A Nation at Peace with Itself: The Enduring Legacy of John Lewis

A Conversation Featuring John Lewis’s Longtime Director of Communications, Brenda Jones, Playwright, Psalmayene 24, and Historian, George Derek Musgrove
Presented in partnership with Mosaic Theatre Company and their production of Young John Lewis: Prodigy of Protest
by Mosaic’s Playwright in-in-Residence, Psalmayene 24

Learn More Here: https://mosaictheater.
It’s time to make some good trouble. Join us for a conversation honoring the legacy of former Congressman and Civil Rights icon, John Lewis. Psalmayene 24’s new musical, Young John Lewis, honors the legendary “Conscience of Congress.”
Brenda Jones is the former Senior Presidential Speechwriter in the Executive Office of the President of the United States for President Joseph Biden, the first African
American woman to ever hold that title. President Biden also appointed her to serve as a Senior Advisor to the Deputy Assistant Secretary of Public Affairs in the Department of Health and Human Services during his administration. Before her appointment to the White House, she was an award-winning political communicator, speechwriter and author who worked in the U.S. House of Representatives in Washington, DC for nearly 16 years. She was the primary speechwriter and lead communications strategist for the late Rep. John Lewis and was dubbed “the John Lewis whisperer” by Roll Call magazine. In 2015, she was named “One of the 20 Most Powerful Women Staffers on Capitol Hill” by National Journal magazine. In 2012, she won an NAACP Image Award for her book collaboration with Lewis called Across That Bridge: Life Lessons and a Vision for Change, which hit The New York Times Bestseller list in 2020. She is also a first-place winner of the Theodore C. Sorenson Speechwriting Awards and the co-author of a four-book series on political women called Queens of the Resistance about the lives of Speaker Nancy Pelosi, Chairwoman Maxine Waters, Sen. Elizabeth Warren and Rep. Alexandria Ocasio-Cortez. Today, she is a contributing writer for The Contrarian and the founder and president of The John Lewis Institute of Peace, an American domestic peace organization. She holds a Masters in Public Administration from the Harvard Kennedy School of Government, where she was a Gertrude Manning Fellow. She has a Masters in Journalism from the Alfred Pulitzer School of Journalism at Columbia University, and a BA from Indiana University’s School of Journalism, as well as a certificate in environmental public policy from the University of Cambridge.

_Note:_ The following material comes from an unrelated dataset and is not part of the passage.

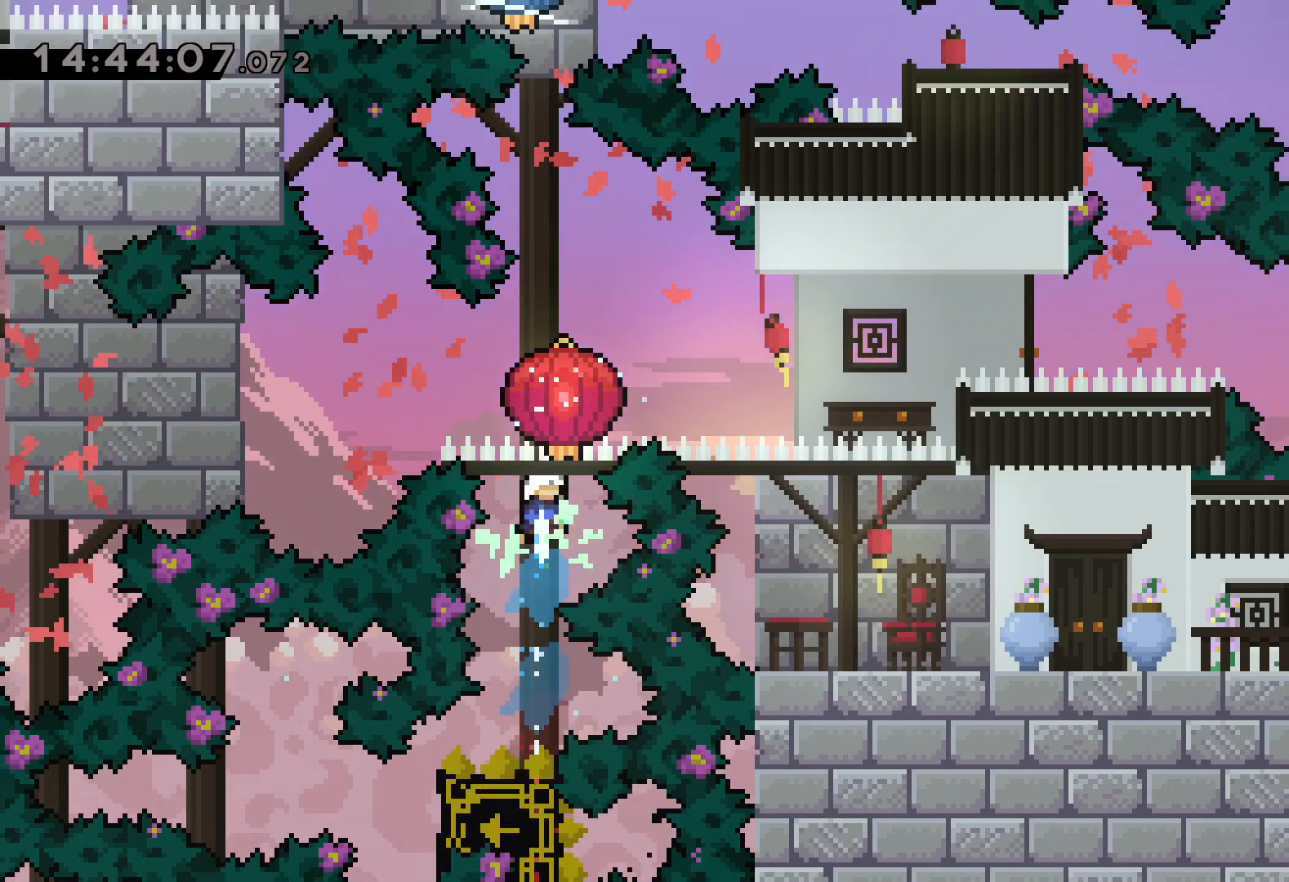
{"keys": ["grab", "up"], "events": []}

Psalmayene 24 is an award-winning playwright, director, and actor. He is currently the Andrew W. Mellon Foundation Playwright in Residence at Mosaic Theater
Company. Playwriting credits include Young John Lewis (book & lyrics) at Theatrical Outfit; Monumental Travesties, Dear Mapel, and Les Deux Noirs at Mosaic Theater Company; Out of the Vineyard at Joe’s Movement Emporium; and Cinderella: The Remix at Imagination Stage. Directing credits include Tempestuous Elements at Arena Stage; Metamorphoses (Helen Hayes Award, Outstanding Direction of a Play) at Folger Theatre; The Colored Museum, Good Bones, Flow, and Pass Over at Studio Theatre; Necessary Sacrifices: A Radio Play at Ford’s Theatre; Native Son at Mosaic Theater Company; and Word Becomes Flesh (Helen Hayes Award, Outstanding Direction of a Play) at Theater Alliance. Acting credits include Dear Mapel at Mosaic Theater Company, Ruined at Arena Stage, and HBO’s The Wire. Psalm, as his colleagues call him, is the writer/director/producer of the short musical film The Freewheelin’Insurgents presented by Arena Stage. He is a member of the Dramatists Guild, Stage Directors and Choreographers Society, and Actors’ Equity Association. On Instagram: @psalmayene24.
George Derek Musgrove, Ph.D. is an Associate Professor of History and Africana Studies at the University of
Maryland, Baltimore County. He is the author of Rumor, Repression, and Racial Politics: How the Harassment of Black Elected Officials Shaped Post-Civil Rights America (U. of Georgia, 2012) and co-author, with Chris Myers Asch, of Chocolate City, A History of Race and Democracy in the Nation’s Capital (UNC, 2017). In 2021, he tried his hand at digital humanities, releasing blackpowerindc.umbc.edu , a web-based map covering thirty years of Black Power activism in the nation’s capital. His work has appeared in the Washington Post, National Public Radio, the New York Times and The Root. He is currently working on a book project tentatively titled “We must take to the streets again”: The Movement Resurgence in Conservative America, which explores the burst of black activism that rose in opposition to the urban crisis and the conservative retrenchment in the 1980s and 90s. He earned his Ph.D. from New York University in 2005 and now lives with his wife and two sons in Washington, D.C.